Temporal Graph Pattern Machine
Yijun Ma, Zehong Wang, Weixiang Sun, Yanfang Ye
TL;DR
Temporal Graph Pattern Machine (TGPM) tackles learning generalizable temporal evolution mechanisms in dynamic graphs, moving beyond task-specific representations. It builds interaction patches from temporally biased random walks and encodes them with a Transformer backbone, augmented by target-relative time encodings. Two self-supervised objectives, Masked Token Modeling and Next Time Prediction, enforce learning of multi-scale temporal dependencies and future timing, enabling robust cross-domain transfer. Empirical results on Enron, ICEWS1819, and Googlemap CT show state-of-the-art performance for transductive and inductive link prediction and strong transferability, while revealing sensitivity to highly homogeneous temporal burstiness and suggesting meta-pattern aggregation as a potential fix.
Abstract
Temporal graph learning is pivotal for deciphering dynamic systems, where the core challenge lies in explicitly modeling the underlying evolving patterns that govern network transformation.
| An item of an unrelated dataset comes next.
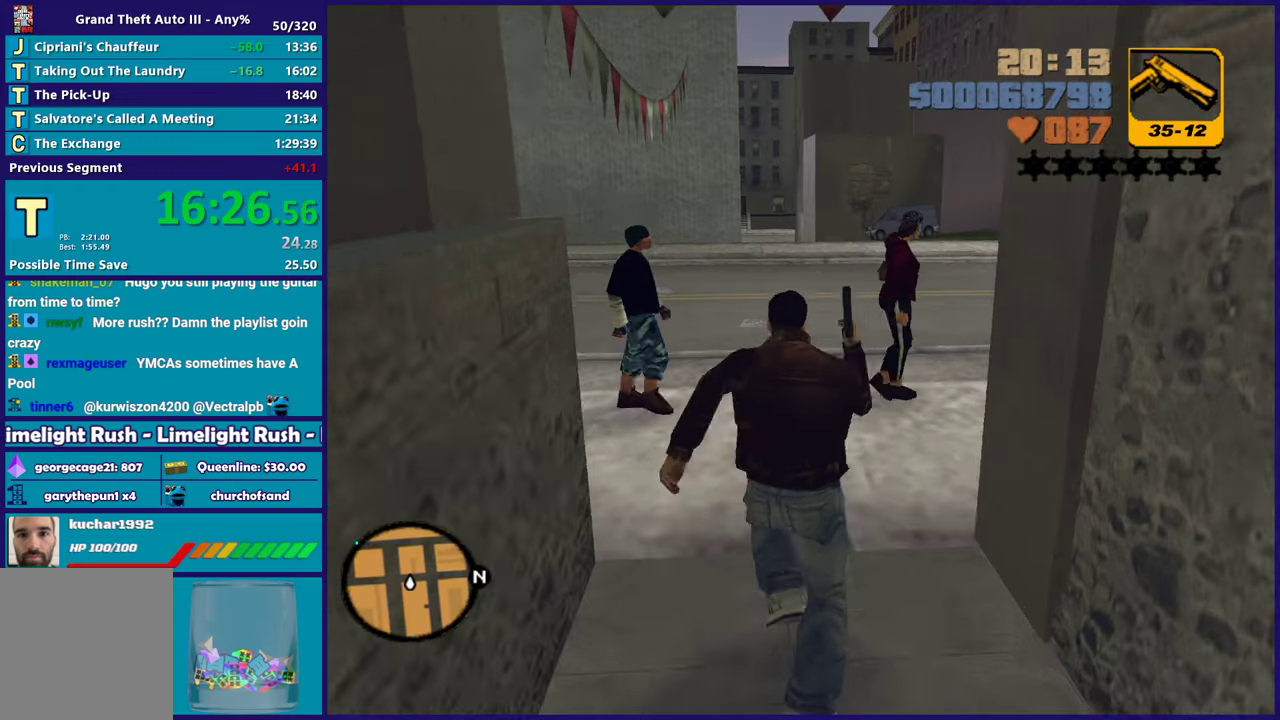
{"buttons": ["A"], "left_stick": "up-left", "right_stick": "center", "events": [[67, "A", "up"], [167, "A", "down"], [233, "left_stick", "up-left"], [300, "A", "up"], [383, "A", "down"]]}
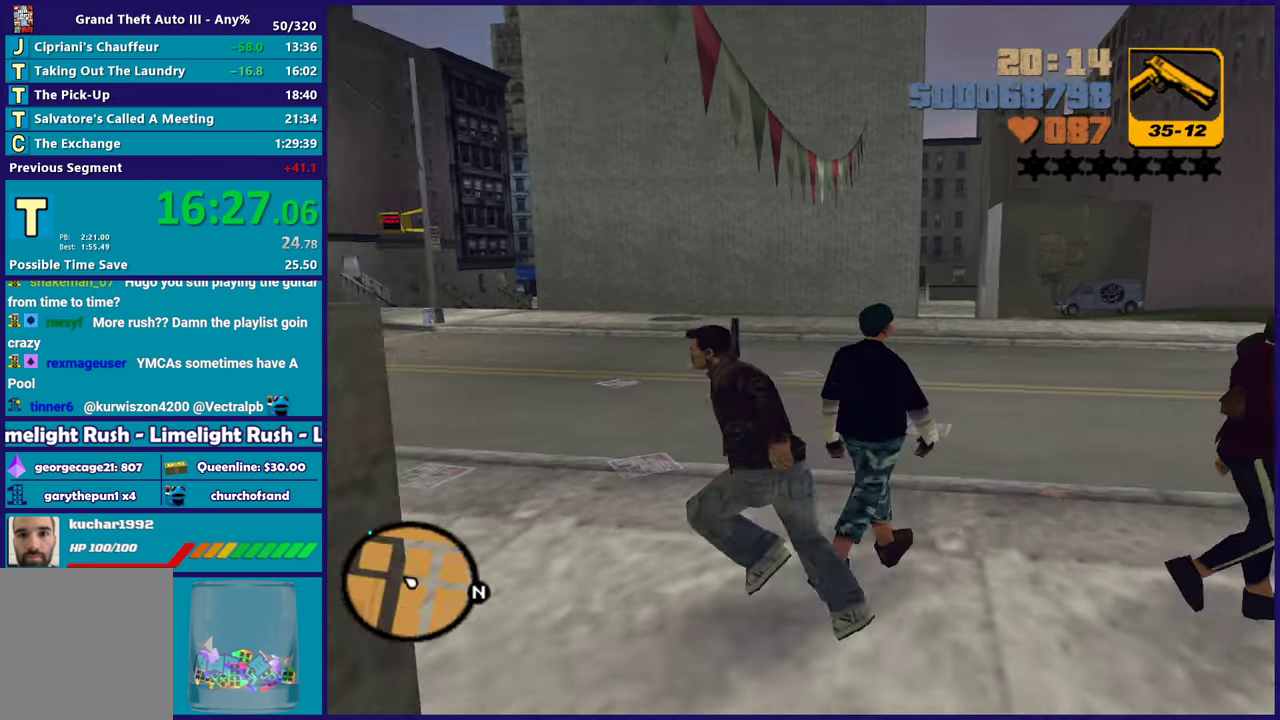
{"buttons": [], "left_stick": "up", "right_stick": "center"}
However, prevailing methods are predominantly task-centric and rely on restrictive assumptions -- such as short-term dependency modeling, static neighborhood semantics, and retrospective time usage. These constraints hinder the discovery of transferable temporal evolution mechanisms. To address this, we propose the Temporal Graph Pattern Machine (TGPM), a foundation framework that shifts the focus toward directly learning generalized evolving patterns. TGPM conceptualizes each interaction as an interaction patch synthesized via temporally-biased random walks, thereby capturing multi-scale structural semantics and long-range dependencies that extend beyond immediate neighborhoods. These patches are processed by a Transformer-based backbone designed to capture global temporal regularities while adapting to context-specific interaction dynamics. To further empower the model, we introduce a suite of self-supervised pre-training tasks -- specifically masked token modeling and next-time prediction -- to explicitly encode the fundamental laws of network evolution. Extensive experiments show that TGPM consistently achieves state-of-the-art performance in both transductive and inductive link prediction, demonstrating exceptional cross-domain transferability.